_Enunciado A_
Transcreva da crítica sobre Johnny Cash o trecho que começa em "Um grande artista." e termina em "chega a comprometer).".
_Enunciado B_
Na crítica sobre Johnny Cash, quais são as frases curtas, cada uma terminada em ponto, que vêm antes da pergunta no parágrafo iniciado por "Um grande artista"?
_Enunciado C_
Dê a continuação da crítica sobre Johnny Cash a partir do ponto em que ela para.

_Texto fornecido_
┄┄┄┄┄┄┄┄┄┄

Johnny Cash vive o fantasma da vez

CÁSSIO STARLING CARLOS
COLABORAÇÃO PARA A FOLHA

Um grande artista. Uma infância difícil. Um trauma com a morte do irmão. Um casamento fracassado. Uma temporada no inferno das drogas. Uma redenção nos braços da amada. Estamos falando da reestréia de "Ray"?
Não. O fantasma da vez é outro. Mas o esqueleto é o mesmo. Sai Ray Charles, entra Johnny Cash, e está pronta a receita de "Johnny & June". O filme retrata o calvário do ídolo country, da infância pobre à ascensão, aqui temperado pela paixão difícil de acontecer ao lado da espevitada June Carter.
Não se trata de um mau filme, já que todas as habilidades hollywoodianas estão postas a serviço para bem azeitar a máquina: um roteiro concentrado, uma reconstituição de época impecável, atores no limite da reencarnação, tudo, tudo funciona (alguns vão se incomodar com o esforço de Joaquin Phoenix para devolver a singularidade vocal de Cash, mas o resultado não chega a comprometer).

Cara de Cristo
O problema está mesmo no formato quadradão do biopic. O filme biográfico ganhou desde as origens do cinema o status de um gênero particular. A lista é interminável, e, por mais que vidas reais possam ter sido cheias de peripécias emocionantes, quando transportados para as telas esses heróis acabam todos com a mesma cara de Cristo. Este aliás é o paradigma do biopic, com seu relato à base de revelação, martírio e redenção.

┄┄┄┄┄┄┄┄┄┄

_Registros fornecidos_
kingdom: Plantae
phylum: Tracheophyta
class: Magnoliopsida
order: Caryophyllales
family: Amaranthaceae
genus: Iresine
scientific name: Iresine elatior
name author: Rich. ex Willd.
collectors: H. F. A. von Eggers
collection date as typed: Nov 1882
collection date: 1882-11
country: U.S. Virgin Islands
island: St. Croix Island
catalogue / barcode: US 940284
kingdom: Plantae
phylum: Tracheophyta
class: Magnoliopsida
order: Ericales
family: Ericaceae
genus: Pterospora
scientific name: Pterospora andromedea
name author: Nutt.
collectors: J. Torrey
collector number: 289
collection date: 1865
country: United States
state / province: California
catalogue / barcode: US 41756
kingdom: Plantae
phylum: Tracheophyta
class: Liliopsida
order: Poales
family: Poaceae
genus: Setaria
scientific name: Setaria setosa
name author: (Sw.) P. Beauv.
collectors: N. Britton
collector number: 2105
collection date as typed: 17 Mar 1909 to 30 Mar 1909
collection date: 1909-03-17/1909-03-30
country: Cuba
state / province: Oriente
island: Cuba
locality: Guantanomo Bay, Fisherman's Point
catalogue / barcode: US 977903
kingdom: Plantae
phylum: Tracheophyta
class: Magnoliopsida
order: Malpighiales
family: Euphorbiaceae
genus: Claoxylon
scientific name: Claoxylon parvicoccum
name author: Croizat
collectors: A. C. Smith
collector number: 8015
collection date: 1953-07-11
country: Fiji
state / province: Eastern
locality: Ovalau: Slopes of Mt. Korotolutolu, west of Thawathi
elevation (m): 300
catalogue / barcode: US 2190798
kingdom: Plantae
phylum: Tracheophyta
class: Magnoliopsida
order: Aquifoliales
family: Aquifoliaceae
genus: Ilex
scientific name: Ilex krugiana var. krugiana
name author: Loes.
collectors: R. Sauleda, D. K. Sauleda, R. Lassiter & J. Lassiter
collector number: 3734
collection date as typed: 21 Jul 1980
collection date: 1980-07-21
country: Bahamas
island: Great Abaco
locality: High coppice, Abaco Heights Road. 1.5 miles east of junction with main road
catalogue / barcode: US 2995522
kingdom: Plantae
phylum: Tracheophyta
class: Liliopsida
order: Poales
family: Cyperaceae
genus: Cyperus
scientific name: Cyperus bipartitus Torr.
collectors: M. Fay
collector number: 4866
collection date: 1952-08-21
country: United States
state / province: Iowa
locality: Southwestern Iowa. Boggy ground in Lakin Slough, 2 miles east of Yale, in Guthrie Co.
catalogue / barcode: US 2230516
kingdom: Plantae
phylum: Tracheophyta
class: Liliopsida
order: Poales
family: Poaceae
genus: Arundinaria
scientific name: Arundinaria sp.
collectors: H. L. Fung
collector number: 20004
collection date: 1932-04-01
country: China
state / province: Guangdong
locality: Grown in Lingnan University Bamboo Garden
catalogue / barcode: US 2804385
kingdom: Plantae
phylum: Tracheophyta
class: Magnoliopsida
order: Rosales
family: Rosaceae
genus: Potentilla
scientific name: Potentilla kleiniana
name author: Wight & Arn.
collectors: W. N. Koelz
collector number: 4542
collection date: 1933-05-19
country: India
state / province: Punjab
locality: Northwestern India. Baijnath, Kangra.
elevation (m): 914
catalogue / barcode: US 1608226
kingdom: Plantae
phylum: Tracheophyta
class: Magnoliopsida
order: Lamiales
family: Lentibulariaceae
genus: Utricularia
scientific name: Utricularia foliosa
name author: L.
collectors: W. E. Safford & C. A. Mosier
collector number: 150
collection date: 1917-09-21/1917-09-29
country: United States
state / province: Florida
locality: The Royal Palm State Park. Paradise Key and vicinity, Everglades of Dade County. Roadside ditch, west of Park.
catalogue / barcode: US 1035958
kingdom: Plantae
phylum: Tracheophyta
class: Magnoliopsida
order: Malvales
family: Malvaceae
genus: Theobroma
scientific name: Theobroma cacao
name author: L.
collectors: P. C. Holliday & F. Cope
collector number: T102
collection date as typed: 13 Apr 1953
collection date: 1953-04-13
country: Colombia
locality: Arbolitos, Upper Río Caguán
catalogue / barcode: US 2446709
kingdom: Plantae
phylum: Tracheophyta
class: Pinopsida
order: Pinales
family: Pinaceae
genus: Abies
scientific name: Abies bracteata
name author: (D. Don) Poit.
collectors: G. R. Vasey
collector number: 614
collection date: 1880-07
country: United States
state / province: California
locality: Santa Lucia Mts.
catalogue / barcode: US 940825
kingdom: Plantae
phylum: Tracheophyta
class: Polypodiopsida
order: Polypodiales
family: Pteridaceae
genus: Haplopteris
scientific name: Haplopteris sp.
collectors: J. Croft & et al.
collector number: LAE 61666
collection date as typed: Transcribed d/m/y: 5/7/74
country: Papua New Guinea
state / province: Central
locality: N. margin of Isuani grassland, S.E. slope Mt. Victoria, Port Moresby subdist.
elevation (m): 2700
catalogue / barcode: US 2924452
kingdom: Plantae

┄┄┄┄┄┄┄┄┄┄

_Resposta A_
Um grande artista. Uma infância difícil. Um trauma com a morte do irmão. Um casamento fracassado. Uma temporada no inferno das drogas. Uma redenção nos braços da amada. Estamos falando da reestréia de "Ray"?
Não. O fantasma da vez é outro. Mas o esqueleto é o mesmo. Sai Ray Charles, entra Johnny Cash, e está pronta a receita de "Johnny & June". O filme retrata o calvário do ídolo country, da infância pobre à ascensão, aqui temperado pela paixão difícil de acontecer ao lado da espevitada June Carter.
Não se trata de um mau filme, já que todas as habilidades hollywoodianas estão postas a serviço para bem azeitar a máquina: um roteiro concentrado, uma reconstituição de época impecável, atores no limite da reencarnação, tudo, tudo funciona (alguns vão se incomodar com o esforço de Joaquin Phoenix para devolver a singularidade vocal de Cash, mas o resultado não chega a comprometer).

_Resposta B_
Um grande artista.
Uma infância difícil.
Um trauma com a morte do irmão.
Um casamento fracassado.
Uma temporada no inferno das drogas.
Uma redenção nos braços da amada.

_Resposta C_
Mas não é a garantia de retorno espiritual que alimenta o interesse dos produtores ao apostarem no biopic. Junto do filme chega um revival sob a forma de relançamentos de CDs, coletâneas, DVDs e livros. Ou seja, para a indústria o biopic funciona como alavanca para reativação de um catálogo.
Ciente disso, que interesse o espectador que não se identifica com o mero fã pode ter? Além da historinha bem contada, apenas o esforço de assombração dos atores. Depois dos deficientes, basta contar na lista de indicados e vencedores do Oscar qual é o tipo de personagem que mais conduz à cobiçada estatueta: biográficos.
Lembra-se do ano passado? Deu Jammie Fox, por "Ray". Agora, Joaquin Phoenix e Reese Witherspoon já estão sorridentes com seus Globos de Ouro em casa e um Oscar ao alcance das mãos. No ano que vem será a vez do sortudo que for escolhido para ser Marvin Gaye em "Sexual Healing", biopic do soulman em fase de pré-produção.
E aí voltamos ao ponto de partida e defeito de "Johnny & June": a incapacidade de tirar do espectador o sentimento constante de "já vi esse filme".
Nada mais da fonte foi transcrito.